While legislative leadership said it wants bare bones General Fund and education budgets passed by May 18, the last possible day of this legislative session, Gov. Kay Ivey has told them it can wait, her spokeswoman told Alabama Daily News.
“The governor has expressed to the leadership that she is surprised they want to move forward in passing budgets without having a better understanding of revenue projections,” Press Secretary Gina Maiola said. “We will only have a full picture of our receipts after July 15, 2020, because of the extended state tax filing deadline due to COVID-19. The legislative leadership have informed Gov.
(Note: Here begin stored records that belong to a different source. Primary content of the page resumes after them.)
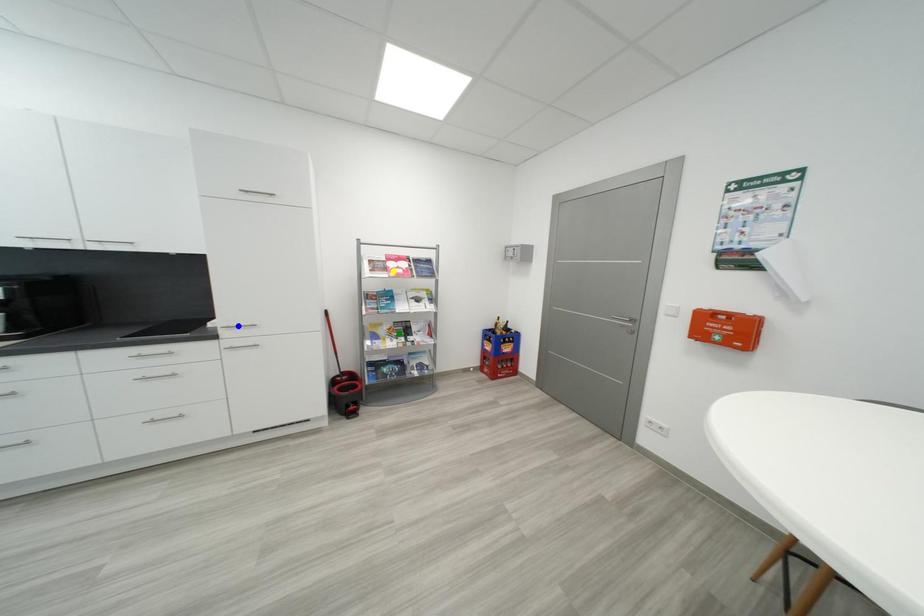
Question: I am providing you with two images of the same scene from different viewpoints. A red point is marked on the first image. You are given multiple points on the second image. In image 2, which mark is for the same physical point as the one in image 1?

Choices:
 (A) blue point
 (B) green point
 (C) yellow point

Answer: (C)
Ivey they will proceed at this time to only address budgets and local bills, and, as they are a separate branch of government, they have every right to do so.”
Legislative leadership has said that state agencies and schools need to know now what their funding will look like Oct. 1.
“The urgency primarily is K-12,” Orr said. “They are looking for a budget, they need a budget to plan their school years. That’s the impetus for us to get a budget that best reflects where we are at the time.”
The governor must sign budgets passed by lawmakers before they go into effect. In 2015, a lack of revenue created the need for two special sessions before a General Fund budget was approved in September, just weeks before the new fiscal year began.